По отношению ко мне, к Кэт, к Белинде и Кэндис, к несчастной Аннабет. Возможно, и к кому-то еще. Однако не моя обязанность наказывать Мартина Хокинга за его преступления… но и спасать его я не обязана.
Не обязана! Это я знаю точно.
И все же я не в силах избавиться от зудящей мысли, что Мартин каким-то образом обманул смерть.
Но… но как такое возможно? Он хватал ртом воздух, будто готовился умереть. Смерть читалась в его красивых глазах, а мне знакомо это выражение.
Я не убивала Мартина Хокинга. Я просто его не спасла.
Впервые со времени произошедшей катастрофы я рассматриваю ее как союзника, а не врага.
Землетрясение и последующие пожары уничтожили доказательства того, что я не спасла Мартина. В этом смысле стихийное бедствие, разразившееся на рассвете 18 апреля, помогло мне, Белинде и Кэт.
Пожалуй, это единственное благо, какое катастрофа могла бы принести.
Земля не властна над своей природой: периодически она колеблется, пока снова не достигнет устойчивого положения. Но этот город построили люди.

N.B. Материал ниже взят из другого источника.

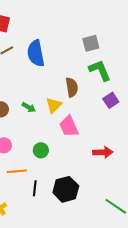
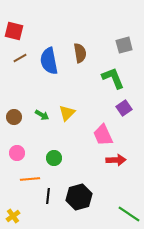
gray square: (91, 43) -> (124, 45), moved
brown semicircle: (72, 87) -> (80, 53), moved
pink trapezoid: (69, 126) -> (103, 135), moved

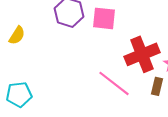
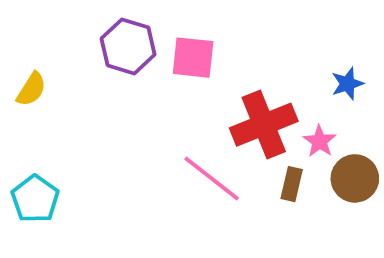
cyan pentagon: (19, 94) -> (35, 199), turned -30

Люди провели здесь газопровод и водопроводную магистраль, и сооружения, созданные человеческим трудом, не выдержали естественного движения планеты.
Хрупким вещам свойственно ломаться. Природа огня — гореть и сжигать.
А людям — мужчинам и женщинам — свойственно строить. В них самой природой заложено начинать все сначала после свершившегося бедствия. Это я тоже знаю.
Ничего не осталось от той жизни, что я вела здесь, в Сан-Франциско. Я стою на ее пепелище. И внезапно понимаю, с облегчением и радостью, что для меня это — подарок. Удивительный, чудесный подарок. Я могу уйти и начать жизнь заново. Мне не впервой. У меня получится. Так уже бывало. Я — не хрупкая вещь, которая может сломаться. Я — сильная женщина, умею приспосабливаться к обстоятельствам. И не позволю, чтобы меня преследовал призрак Мартина Хокинга, живой он или мертвый. Я вернусь на вокзал Таунсенд, сяду в поезд, следующий на юг, в Сан-Матео, и навсегда забуду то, что было.
И вдруг в мои тихие судьбоносные раздумья врывается знакомый голос. Я невольно оборачиваюсь.
Через улицу ко мне бежит Либби, радостно выкрикивая мое имя.